Anxiety is characterized by apprehensive expectation regarding the forecasted outcomes of choice. Decision science and in particular reinforcement learning models provide a quantitative framework to explain how the likelihood and value of such outcomes are estimated, thus allowing the measurement of parameters of decision-making that may differ between high- and low- anxiety groups. However, the role of anxiety in choice allocation is not sufficiently understood, particularly regarding the influence of transient threat on current decisions. The presence of threat appears to alter choice behavior and may differentially influence quantitatively derived parameters of learning among anxious individuals. Regarding the neurobiology of reinforcement learning, the dorsolateral prefrontal cortex (dlPFC) has been suggested to play a role in temporally integrating experienced outcomes, as well as in coordinating an overall choice action plan, both of which can be described computationally by learning rate and exploration, respectively. Accordingly, it was hypothesized that high trait anxiety would be associated with a lower reward learning rate, a higher loss learning rate, and diminished exploration of available options, and furthermore that threat would increase the magnitude of these parameters in the high anxiety group. We also hypothesized that the magnitude of neural activation (measured by functional near-infrared spectroscopy; FNIRS) across dissociable regions of the left and right dlPFC would be associated with model parameters, and that threat would further increase the magnitude of activation to model parameters. Finally, it was hypothesized that reward and loss outcomes could be differentiated based on FNIRS channel activation, and that a distinct set of channels would differentiate outcomes in high relative to low anxiety groups. To test these hypotheses, a temporal difference learning model was applied to a decision-making (bandit) task to establish differences in learning parameter magnitudes among individuals high (N=26) and low (N=20) in trait anxiety, as well as the impact of threat on learning parameters.

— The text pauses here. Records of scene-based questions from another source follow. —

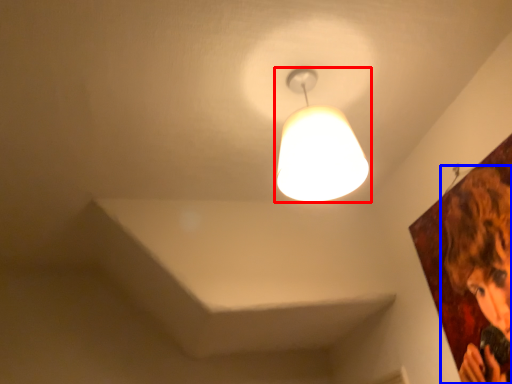
Question: Which of the following is the closest to the observer, lamp (highlighted by a red box) or person (highlighted by a blue box)?

Choices:
 (A) lamp
 (B) person

Answer: (B)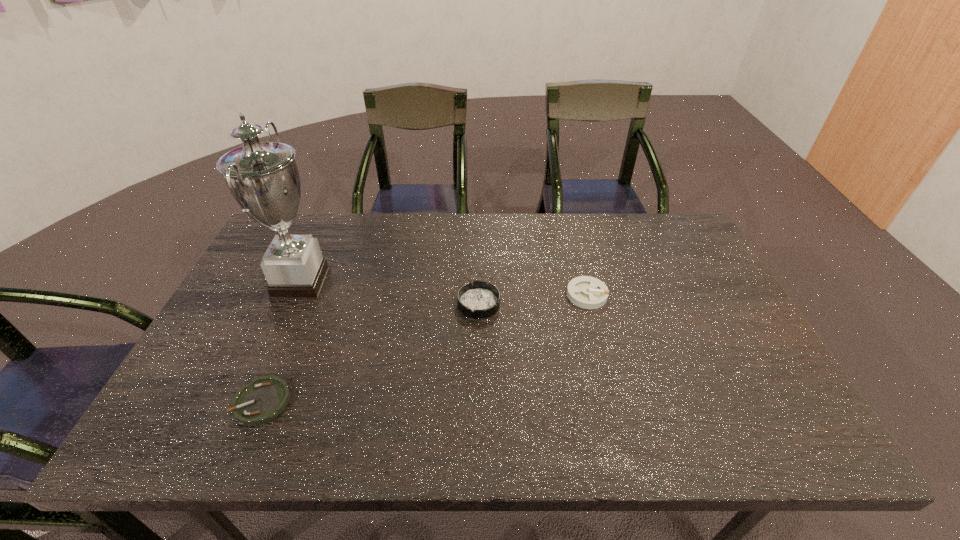
Identify the location of the tallest object. (263, 178).

Identify the location of the third object from left to right. (480, 299).

I want to click on the rightmost object, so click(x=587, y=292).

You are a GUI agent. You are given a task and a screenshot of the screen. Output one action in this format:
    pyautogui.click(x=<x>, y=<y>)
    Task: Click on the shortest object
    
    Given the screenshot: What is the action you would take?
    pyautogui.click(x=262, y=400)

In order to click on the nearest object in this screenshot , I will do `click(262, 400)`.

Where is `blank area located 0.090m at the front view of the tallest object`? blank area located 0.090m at the front view of the tallest object is located at coordinates (361, 282).

Locate an element on the screen. The height and width of the screenshot is (540, 960). free point located 0.240m on the left of the second ashtray from right to left is located at coordinates (372, 303).

Image resolution: width=960 pixels, height=540 pixels. In order to click on vacant region located on the front of the rightmost ashtray in this screenshot , I will do `click(597, 334)`.

The width and height of the screenshot is (960, 540). In order to click on vacant space located on the back of the leftmost ashtray in this screenshot , I will do (x=304, y=301).

The width and height of the screenshot is (960, 540). What are the coordinates of `object that is at the far edge` in the screenshot? It's located at (263, 178).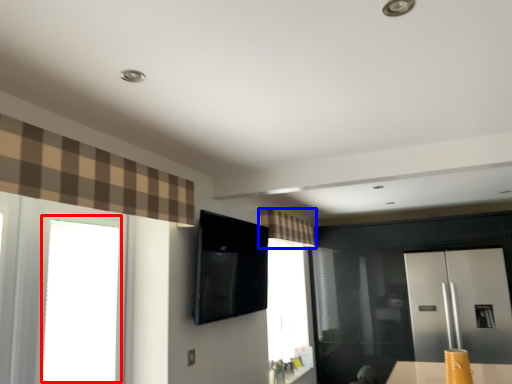
Question: Which point is further to the camera, window (highlighted by a red box) or curtain (highlighted by a blue box)?

Choices:
 (A) window
 (B) curtain

Answer: (B)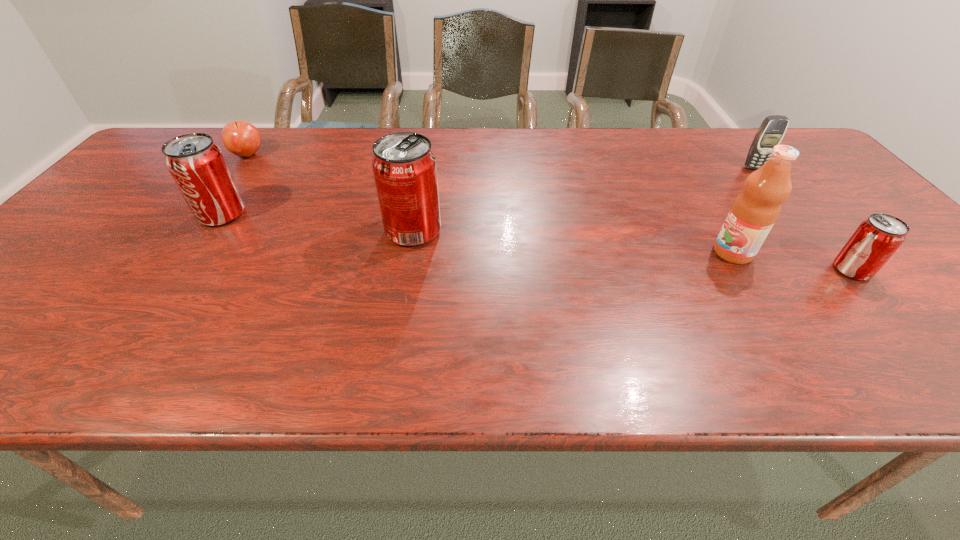
At what (x,y) coordinates should I click in order to perform the action: click on free area in between the rightmost pop soda and the shortest object. Please return your answer as a coordinate pair (x, y). The height and width of the screenshot is (540, 960). Looking at the image, I should click on (550, 212).

Where is `vacant space in between the third object from right to left and the third tallest object`? vacant space in between the third object from right to left and the third tallest object is located at coordinates (477, 233).

Identify the location of vacant region between the leftmost pop soda and the nearest pop soda. (537, 242).

You are a GUI agent. You are given a task and a screenshot of the screen. Output one action in this format:
    pyautogui.click(x=<x>, y=<y>)
    Task: Click on the free point between the nearest pop soda and the fourth object from left to right
    This screenshot has height=540, width=960.
    Given the screenshot: What is the action you would take?
    pyautogui.click(x=792, y=261)

This screenshot has width=960, height=540. In order to click on vacant area between the second pop soda from right to left and the fruit juice in this screenshot , I will do `click(573, 242)`.

You are a GUI agent. You are given a task and a screenshot of the screen. Output one action in this format:
    pyautogui.click(x=<x>, y=<y>)
    Task: Click on the closest object relative to the shortest object
    
    Given the screenshot: What is the action you would take?
    pyautogui.click(x=197, y=165)

Select which object appears as the fifth closest to the cellular telephone. Please provide its 2D coordinates. Your answer should be formatted as a tuple, i.e. [(x, y)], where the tuple contains the x and y coordinates of a point satisfying the conditions above.

[(241, 138)]

Choose which pop soda is the nearest neighbor to the second farthest object. Please provide its 2D coordinates. Your answer should be formatted as a tuple, i.e. [(x, y)], where the tuple contains the x and y coordinates of a point satisfying the conditions above.

[(877, 238)]

Identify the location of pop soda that is the closest one to the rightmost pop soda. tap(404, 167).

I want to click on blank space that satisfies the following two spatial constraints: 1. on the front label of the fifth tallest object; 2. on the right side of the third object from right to left, so click(x=743, y=270).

Results indicated a positive association between anxiety and both the reward and loss learning rate parameters. However, threat was not found to impact model parameters. Imaging results indicated a positive association between exploration and the left dlPFC. Reward and loss outcomes were successfully differentiated in the high, but not low anxiety group.

Results add to a growing literature suggesting anxiety is characterized by differential sensitivity to both losses and rewards in reinforcement learning contexts, and further suggests that the dlPFC plays a role in modulating exploration-based choice strategies.